What is needed is an exact copy of the lines from the one containing "18: (267, 417)" through the last line of the records, with no pictures.
○ ○ ○ ○ ○
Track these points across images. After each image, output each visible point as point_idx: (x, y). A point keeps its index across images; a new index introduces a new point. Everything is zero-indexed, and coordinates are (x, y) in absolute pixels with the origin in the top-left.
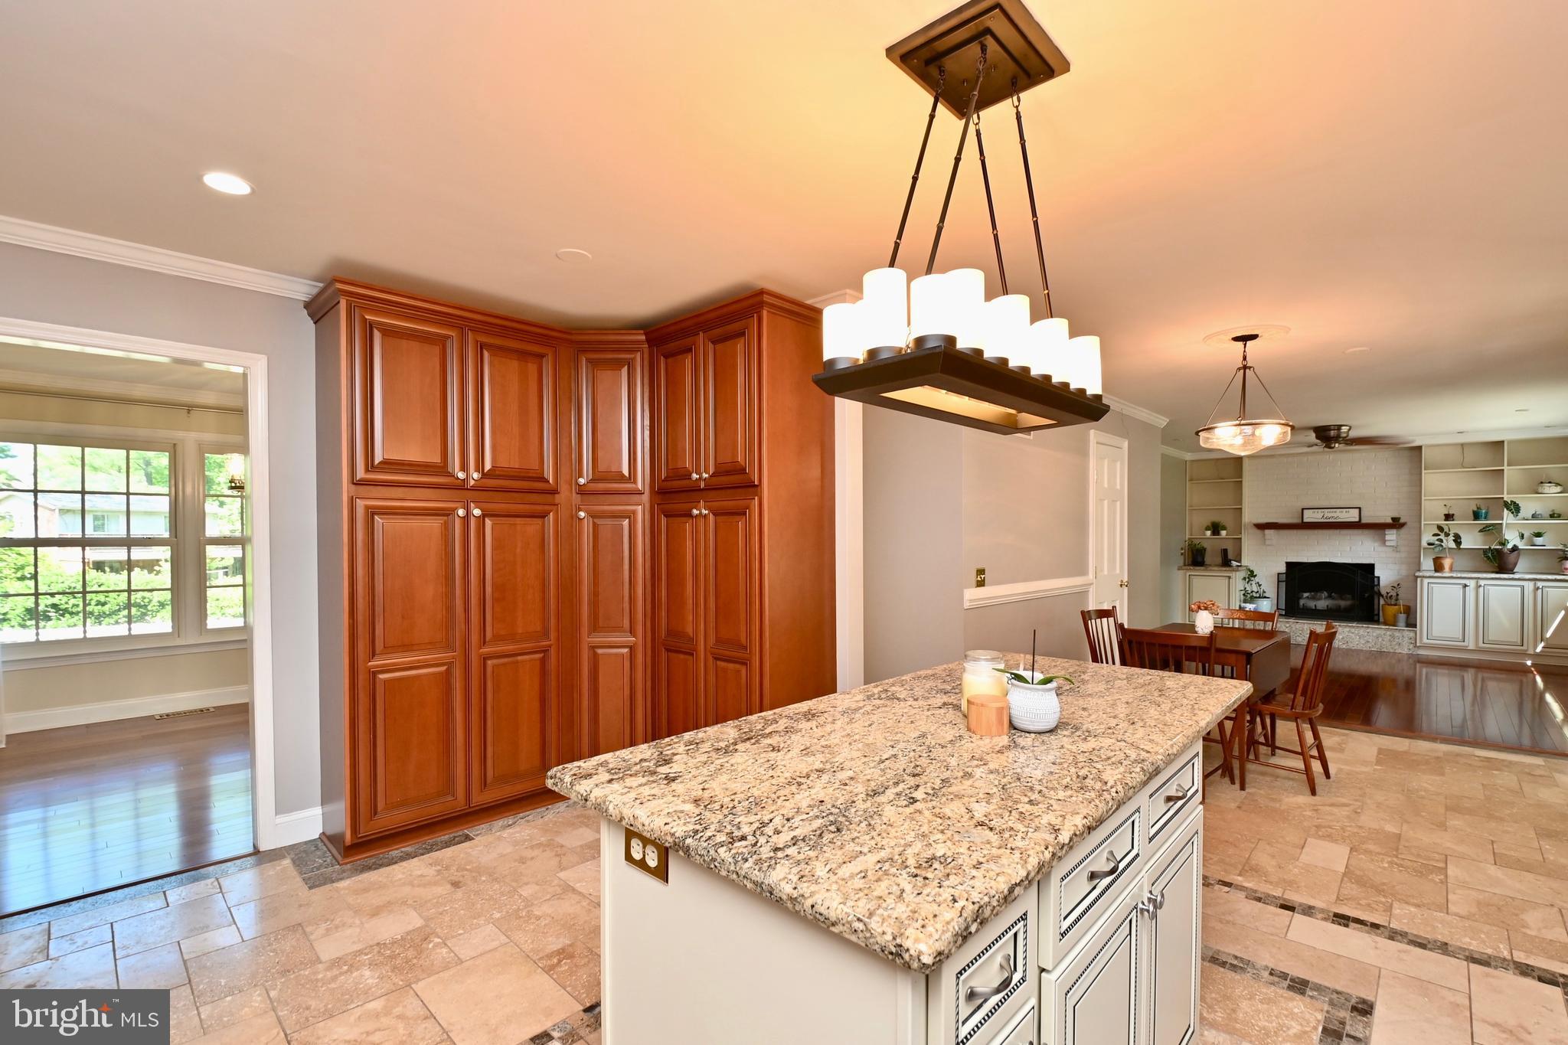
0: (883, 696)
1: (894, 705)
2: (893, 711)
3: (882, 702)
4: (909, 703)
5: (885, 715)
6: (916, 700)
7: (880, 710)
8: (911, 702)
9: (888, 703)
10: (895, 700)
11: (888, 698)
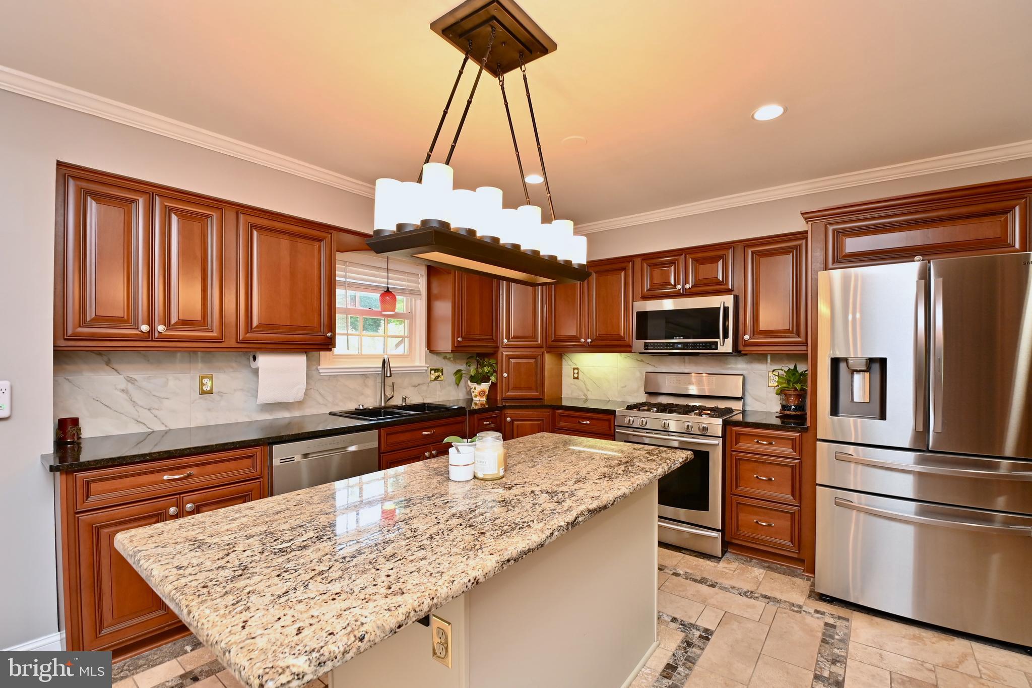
0: (560, 496)
1: (551, 486)
2: (551, 481)
3: (561, 489)
4: (539, 489)
5: (557, 478)
6: (533, 492)
7: (561, 481)
8: (537, 490)
9: (555, 488)
10: (550, 491)
11: (555, 493)
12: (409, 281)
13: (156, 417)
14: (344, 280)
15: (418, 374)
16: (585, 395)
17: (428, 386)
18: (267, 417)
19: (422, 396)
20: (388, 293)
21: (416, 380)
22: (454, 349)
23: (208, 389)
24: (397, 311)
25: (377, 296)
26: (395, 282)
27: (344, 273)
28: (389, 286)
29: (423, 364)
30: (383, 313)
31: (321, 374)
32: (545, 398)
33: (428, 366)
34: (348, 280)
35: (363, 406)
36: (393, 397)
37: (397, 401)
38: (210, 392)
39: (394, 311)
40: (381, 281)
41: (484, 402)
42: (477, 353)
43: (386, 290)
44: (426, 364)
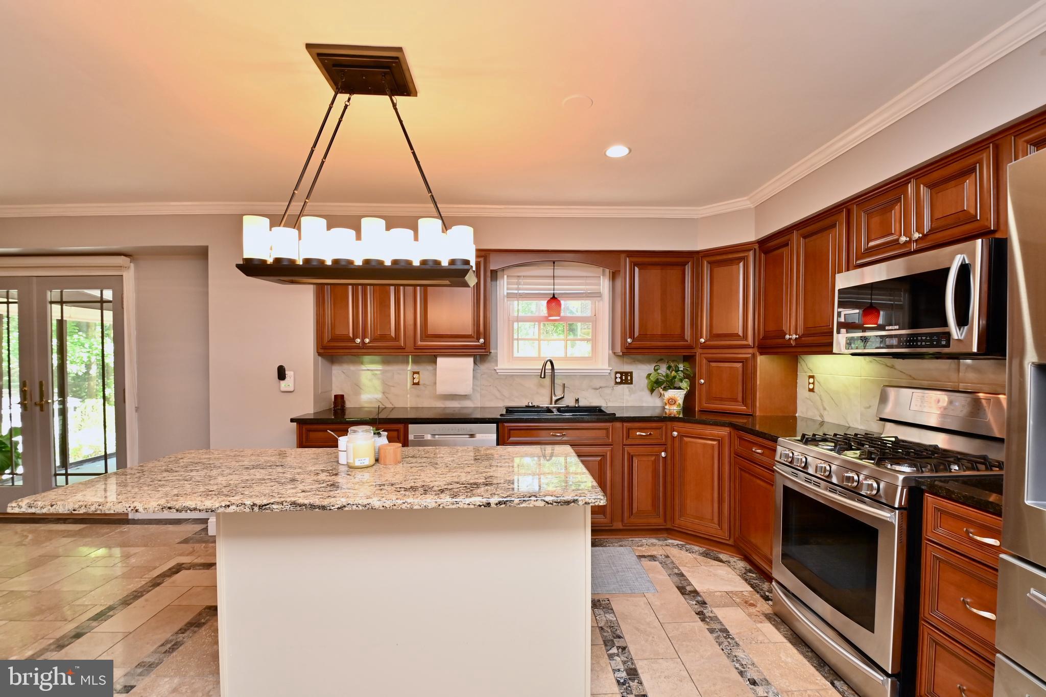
12: (587, 284)
13: (387, 398)
14: (516, 292)
15: (600, 377)
16: (821, 416)
17: (613, 389)
18: (440, 404)
19: (605, 400)
20: (554, 300)
21: (597, 383)
22: (625, 351)
23: (417, 382)
24: (562, 314)
25: (544, 303)
26: (560, 288)
27: (517, 286)
28: (555, 292)
29: (606, 366)
30: (549, 318)
31: (499, 374)
32: (758, 414)
33: (611, 369)
34: (520, 292)
35: (532, 403)
36: (563, 397)
37: (569, 402)
38: (418, 384)
39: (559, 315)
40: (547, 288)
41: (675, 411)
42: (684, 356)
43: (552, 296)
44: (609, 366)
○ ○ ○ ○ ○
- [Answer]
18: (267, 417)
19: (422, 396)
20: (388, 293)
21: (416, 380)
22: (454, 349)
23: (208, 389)
24: (397, 311)
25: (377, 296)
26: (395, 282)
27: (344, 273)
28: (389, 286)
29: (423, 364)
30: (383, 313)
31: (321, 374)
32: (545, 398)
33: (428, 366)
34: (348, 280)
35: (363, 406)
36: (393, 397)
37: (397, 401)
38: (210, 392)
39: (394, 311)
40: (381, 281)
41: (484, 402)
42: (477, 353)
43: (386, 290)
44: (426, 364)
12: (587, 284)
13: (387, 398)
14: (516, 292)
15: (600, 377)
16: (821, 416)
17: (613, 389)
18: (440, 404)
19: (605, 400)
20: (554, 300)
21: (597, 383)
22: (625, 351)
23: (417, 382)
24: (562, 314)
25: (544, 303)
26: (560, 288)
27: (517, 286)
28: (555, 292)
29: (606, 366)
30: (549, 318)
31: (499, 374)
32: (758, 414)
33: (611, 369)
34: (520, 292)
35: (532, 403)
36: (563, 397)
37: (569, 402)
38: (418, 384)
39: (559, 315)
40: (547, 288)
41: (675, 411)
42: (684, 356)
43: (552, 296)
44: (609, 366)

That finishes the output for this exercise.